> Your task: For the entries below, state how many lines contain the string "corner". Add nothing else.

[Data listing]

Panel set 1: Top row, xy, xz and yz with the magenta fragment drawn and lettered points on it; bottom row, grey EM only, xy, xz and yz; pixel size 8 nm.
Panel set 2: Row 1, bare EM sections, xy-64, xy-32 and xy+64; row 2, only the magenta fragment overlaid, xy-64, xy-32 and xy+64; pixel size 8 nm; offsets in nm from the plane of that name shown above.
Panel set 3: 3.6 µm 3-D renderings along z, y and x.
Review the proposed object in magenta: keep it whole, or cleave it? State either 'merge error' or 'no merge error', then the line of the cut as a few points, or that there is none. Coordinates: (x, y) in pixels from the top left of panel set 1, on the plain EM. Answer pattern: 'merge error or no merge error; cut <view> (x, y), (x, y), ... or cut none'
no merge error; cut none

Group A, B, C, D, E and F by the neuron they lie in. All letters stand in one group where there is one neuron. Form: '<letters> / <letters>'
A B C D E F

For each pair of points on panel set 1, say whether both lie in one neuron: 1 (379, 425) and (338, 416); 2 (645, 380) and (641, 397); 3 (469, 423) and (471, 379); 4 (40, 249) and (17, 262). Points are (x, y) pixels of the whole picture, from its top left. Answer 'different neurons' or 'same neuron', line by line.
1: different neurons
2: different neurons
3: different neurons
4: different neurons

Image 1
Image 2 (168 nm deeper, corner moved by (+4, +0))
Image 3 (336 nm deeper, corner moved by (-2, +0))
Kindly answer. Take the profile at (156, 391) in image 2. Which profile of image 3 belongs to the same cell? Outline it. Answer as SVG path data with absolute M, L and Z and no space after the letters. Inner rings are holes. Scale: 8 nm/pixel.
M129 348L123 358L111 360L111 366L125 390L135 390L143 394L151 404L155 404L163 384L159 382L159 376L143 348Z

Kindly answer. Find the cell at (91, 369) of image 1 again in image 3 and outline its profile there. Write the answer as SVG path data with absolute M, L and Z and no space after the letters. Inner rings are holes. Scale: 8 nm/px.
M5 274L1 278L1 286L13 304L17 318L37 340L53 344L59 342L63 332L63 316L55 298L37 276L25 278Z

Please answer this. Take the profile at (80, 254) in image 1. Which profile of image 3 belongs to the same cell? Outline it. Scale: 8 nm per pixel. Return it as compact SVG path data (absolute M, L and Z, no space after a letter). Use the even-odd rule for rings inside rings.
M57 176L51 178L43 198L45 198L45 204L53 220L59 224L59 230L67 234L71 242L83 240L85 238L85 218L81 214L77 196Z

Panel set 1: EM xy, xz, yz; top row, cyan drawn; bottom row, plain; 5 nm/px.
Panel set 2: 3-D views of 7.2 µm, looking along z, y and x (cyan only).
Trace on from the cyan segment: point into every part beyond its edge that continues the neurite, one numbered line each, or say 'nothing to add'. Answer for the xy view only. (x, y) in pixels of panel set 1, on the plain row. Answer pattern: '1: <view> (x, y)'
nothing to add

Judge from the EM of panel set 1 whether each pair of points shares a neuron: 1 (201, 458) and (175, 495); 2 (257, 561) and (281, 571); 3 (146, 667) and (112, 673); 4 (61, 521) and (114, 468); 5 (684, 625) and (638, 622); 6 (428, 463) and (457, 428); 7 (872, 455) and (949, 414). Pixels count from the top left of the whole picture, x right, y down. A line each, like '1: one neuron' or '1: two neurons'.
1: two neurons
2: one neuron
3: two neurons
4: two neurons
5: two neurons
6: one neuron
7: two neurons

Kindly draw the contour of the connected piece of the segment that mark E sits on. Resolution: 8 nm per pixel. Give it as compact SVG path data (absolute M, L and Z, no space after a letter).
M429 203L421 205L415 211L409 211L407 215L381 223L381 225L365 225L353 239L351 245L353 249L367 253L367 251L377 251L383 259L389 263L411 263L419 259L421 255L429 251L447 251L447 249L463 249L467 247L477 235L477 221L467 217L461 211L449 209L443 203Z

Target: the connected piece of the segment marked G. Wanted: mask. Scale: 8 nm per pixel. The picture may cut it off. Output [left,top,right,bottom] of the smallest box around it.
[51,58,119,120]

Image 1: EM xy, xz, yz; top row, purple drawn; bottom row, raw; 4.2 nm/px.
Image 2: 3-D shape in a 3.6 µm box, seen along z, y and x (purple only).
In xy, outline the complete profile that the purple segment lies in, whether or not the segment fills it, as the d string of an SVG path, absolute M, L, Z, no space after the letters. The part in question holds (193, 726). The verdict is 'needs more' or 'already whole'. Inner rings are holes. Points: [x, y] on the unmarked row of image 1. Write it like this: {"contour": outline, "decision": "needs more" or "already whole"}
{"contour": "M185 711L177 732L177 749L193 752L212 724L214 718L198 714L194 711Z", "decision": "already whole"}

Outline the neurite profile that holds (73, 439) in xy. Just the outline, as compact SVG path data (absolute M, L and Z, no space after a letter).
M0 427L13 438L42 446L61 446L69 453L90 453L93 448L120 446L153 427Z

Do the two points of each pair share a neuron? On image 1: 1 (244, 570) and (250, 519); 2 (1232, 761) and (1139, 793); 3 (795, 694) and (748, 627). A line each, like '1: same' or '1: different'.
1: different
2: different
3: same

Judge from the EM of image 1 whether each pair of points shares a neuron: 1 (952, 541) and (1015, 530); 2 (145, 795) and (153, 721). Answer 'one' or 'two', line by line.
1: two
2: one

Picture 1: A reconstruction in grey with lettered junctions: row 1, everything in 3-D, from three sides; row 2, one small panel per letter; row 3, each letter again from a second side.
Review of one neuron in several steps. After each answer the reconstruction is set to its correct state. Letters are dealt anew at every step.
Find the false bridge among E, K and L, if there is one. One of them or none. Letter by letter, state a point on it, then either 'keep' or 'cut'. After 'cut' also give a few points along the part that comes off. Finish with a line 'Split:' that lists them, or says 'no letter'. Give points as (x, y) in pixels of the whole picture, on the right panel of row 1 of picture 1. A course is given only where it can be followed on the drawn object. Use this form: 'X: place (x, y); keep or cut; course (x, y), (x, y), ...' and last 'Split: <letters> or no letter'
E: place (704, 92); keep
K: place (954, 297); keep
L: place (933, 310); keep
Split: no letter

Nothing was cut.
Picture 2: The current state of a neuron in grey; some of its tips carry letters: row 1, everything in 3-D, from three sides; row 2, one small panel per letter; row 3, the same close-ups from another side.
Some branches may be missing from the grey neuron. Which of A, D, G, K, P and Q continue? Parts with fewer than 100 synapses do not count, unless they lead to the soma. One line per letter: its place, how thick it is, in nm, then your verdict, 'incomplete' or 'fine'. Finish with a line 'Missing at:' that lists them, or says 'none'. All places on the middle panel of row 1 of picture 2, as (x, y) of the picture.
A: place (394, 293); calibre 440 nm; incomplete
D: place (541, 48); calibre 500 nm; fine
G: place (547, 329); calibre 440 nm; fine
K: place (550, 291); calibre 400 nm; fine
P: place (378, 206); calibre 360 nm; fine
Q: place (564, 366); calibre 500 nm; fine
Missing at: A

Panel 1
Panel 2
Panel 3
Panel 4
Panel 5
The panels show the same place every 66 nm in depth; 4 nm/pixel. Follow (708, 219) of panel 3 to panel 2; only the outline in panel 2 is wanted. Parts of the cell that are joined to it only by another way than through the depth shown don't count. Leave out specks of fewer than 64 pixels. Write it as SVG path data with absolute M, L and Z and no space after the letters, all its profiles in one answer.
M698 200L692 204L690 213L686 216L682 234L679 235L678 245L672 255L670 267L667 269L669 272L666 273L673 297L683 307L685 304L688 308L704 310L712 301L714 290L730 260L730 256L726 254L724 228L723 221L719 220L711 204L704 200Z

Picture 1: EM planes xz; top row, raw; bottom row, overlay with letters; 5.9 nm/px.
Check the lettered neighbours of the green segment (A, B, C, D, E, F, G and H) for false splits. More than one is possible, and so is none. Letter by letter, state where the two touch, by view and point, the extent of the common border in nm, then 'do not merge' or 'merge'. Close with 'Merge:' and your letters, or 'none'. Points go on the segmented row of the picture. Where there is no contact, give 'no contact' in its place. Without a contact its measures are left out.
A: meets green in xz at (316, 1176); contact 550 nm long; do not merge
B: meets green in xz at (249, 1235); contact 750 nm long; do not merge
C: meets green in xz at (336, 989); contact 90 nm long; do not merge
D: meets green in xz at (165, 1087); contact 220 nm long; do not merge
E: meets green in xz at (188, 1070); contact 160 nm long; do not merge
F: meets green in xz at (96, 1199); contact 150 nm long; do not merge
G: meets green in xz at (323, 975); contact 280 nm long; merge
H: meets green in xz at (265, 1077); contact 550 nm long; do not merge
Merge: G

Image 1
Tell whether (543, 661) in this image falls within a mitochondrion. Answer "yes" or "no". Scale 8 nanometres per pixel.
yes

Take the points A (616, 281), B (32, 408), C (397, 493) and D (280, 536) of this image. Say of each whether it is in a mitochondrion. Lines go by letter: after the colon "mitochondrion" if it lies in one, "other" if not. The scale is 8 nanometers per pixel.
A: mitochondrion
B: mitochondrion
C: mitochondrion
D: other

[/Data listing]

> Result of this exercise: 2